Scientists at the Gladstone Institutes have identified a finely tuned mechanism by which foetal heart muscle develops into a healthy and fully formed beating heart.
Researchers in the laboratory of Gladstone Senior Investigator Benoit Bruneau, PhD, describe the roles that two genes—Ezh2 and Six1—play in embryonic heart development, while also uncovering how the genetic basis of embryonic heart formation can have profound health consequences later in life.

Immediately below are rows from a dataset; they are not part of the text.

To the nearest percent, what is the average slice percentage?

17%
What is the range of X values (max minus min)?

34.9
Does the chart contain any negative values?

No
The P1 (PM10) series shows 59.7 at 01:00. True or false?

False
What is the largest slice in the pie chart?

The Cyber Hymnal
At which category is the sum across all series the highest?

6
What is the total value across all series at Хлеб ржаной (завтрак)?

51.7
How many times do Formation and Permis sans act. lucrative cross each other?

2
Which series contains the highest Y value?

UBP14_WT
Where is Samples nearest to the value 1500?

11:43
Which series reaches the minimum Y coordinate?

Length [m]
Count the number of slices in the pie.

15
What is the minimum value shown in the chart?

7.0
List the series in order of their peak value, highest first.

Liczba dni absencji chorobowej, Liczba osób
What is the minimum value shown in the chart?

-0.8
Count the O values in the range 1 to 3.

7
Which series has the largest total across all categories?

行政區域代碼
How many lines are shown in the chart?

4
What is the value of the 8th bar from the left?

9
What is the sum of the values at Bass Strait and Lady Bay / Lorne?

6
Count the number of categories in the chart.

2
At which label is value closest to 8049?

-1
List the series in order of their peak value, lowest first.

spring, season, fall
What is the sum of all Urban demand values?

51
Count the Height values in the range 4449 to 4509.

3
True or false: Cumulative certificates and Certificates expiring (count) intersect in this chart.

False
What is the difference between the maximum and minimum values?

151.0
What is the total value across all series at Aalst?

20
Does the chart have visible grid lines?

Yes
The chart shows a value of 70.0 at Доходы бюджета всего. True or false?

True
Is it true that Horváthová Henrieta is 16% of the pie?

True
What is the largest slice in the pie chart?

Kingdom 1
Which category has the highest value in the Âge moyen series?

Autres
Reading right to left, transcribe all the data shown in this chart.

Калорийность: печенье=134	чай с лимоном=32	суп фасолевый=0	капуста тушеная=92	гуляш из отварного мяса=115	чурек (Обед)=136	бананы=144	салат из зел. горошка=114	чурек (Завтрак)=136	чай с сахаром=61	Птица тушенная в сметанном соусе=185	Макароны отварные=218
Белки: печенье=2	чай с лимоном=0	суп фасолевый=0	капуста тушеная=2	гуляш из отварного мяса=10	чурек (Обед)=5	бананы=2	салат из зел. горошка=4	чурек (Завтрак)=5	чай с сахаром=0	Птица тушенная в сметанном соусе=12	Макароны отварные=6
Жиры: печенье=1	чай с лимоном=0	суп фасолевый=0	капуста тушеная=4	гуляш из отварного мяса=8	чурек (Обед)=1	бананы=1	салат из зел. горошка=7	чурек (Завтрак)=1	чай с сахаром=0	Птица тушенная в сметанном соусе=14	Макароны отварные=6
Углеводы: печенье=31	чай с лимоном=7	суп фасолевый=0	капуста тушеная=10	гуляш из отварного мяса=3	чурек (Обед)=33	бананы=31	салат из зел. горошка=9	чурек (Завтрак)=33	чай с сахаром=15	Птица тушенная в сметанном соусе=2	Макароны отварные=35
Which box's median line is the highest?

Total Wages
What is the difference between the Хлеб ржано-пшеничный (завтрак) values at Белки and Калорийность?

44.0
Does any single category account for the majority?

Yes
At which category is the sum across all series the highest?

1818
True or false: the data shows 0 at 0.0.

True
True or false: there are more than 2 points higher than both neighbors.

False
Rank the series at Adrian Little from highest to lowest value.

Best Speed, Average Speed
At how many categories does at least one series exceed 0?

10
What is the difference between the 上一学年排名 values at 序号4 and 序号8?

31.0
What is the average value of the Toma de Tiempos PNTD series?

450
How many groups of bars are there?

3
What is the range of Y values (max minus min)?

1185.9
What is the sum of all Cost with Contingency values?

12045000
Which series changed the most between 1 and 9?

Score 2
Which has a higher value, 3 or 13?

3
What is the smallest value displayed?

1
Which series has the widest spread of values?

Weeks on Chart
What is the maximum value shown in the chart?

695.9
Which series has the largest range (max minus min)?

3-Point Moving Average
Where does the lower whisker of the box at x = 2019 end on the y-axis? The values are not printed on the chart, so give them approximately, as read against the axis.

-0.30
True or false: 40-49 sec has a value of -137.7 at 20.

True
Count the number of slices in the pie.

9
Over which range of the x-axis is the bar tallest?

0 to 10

This research highlights the emerging importance of a biological process called “epigenetics,” in which a genetic change that is inherited by a cell or organism early during development has long-term consequences.
Epigenetics is of particular interest in heart development, as the incorrect activation of genes in foetal development can lead to congenital heart disease into adulthood.
At specific times during healthy heart development, Ezh2 acts as a “master regulator,” shutting off genes that are no longer needed or that need to be kept off. In the past, the focus has been on which genes get switched on during normal heart development.
But in this paper, Dr. Bruneau, along with Gladstone Postdoctoral Scholar Paul Delgado-Olguin, PhD, investigated which genes must remain off to ensure the development of a healthy heart.
In laboratory experiments, Drs. Bruneau and Delgado-Olguin removed Ezh2 from mice at various developmental stages, monitoring any ensuing genetic or physical changes and comparing them to mice whose Ezh2 remained intact.
Surprisingly, mice without Ezh2 developed normally in the uterus. It wasn``t until after birth that they began to show problems. Their hearts became enlarged and weakened and were unable to pump blood efficiently.
An enlarged heart is a hallmark feature of cardiomyopathy, a form of congenital heart disease that afflicts thousands of children each year and for which the only manifestation may be sudden death.
Further analysis revealed that Six1 is normally on only for a brief period during heart development, after which Ezh2 shuts it off for good. But without Ezh2 to act as a regulator, Six1 remains on—leading to heart problems later in life.
The study has been published online in Nature Genetics.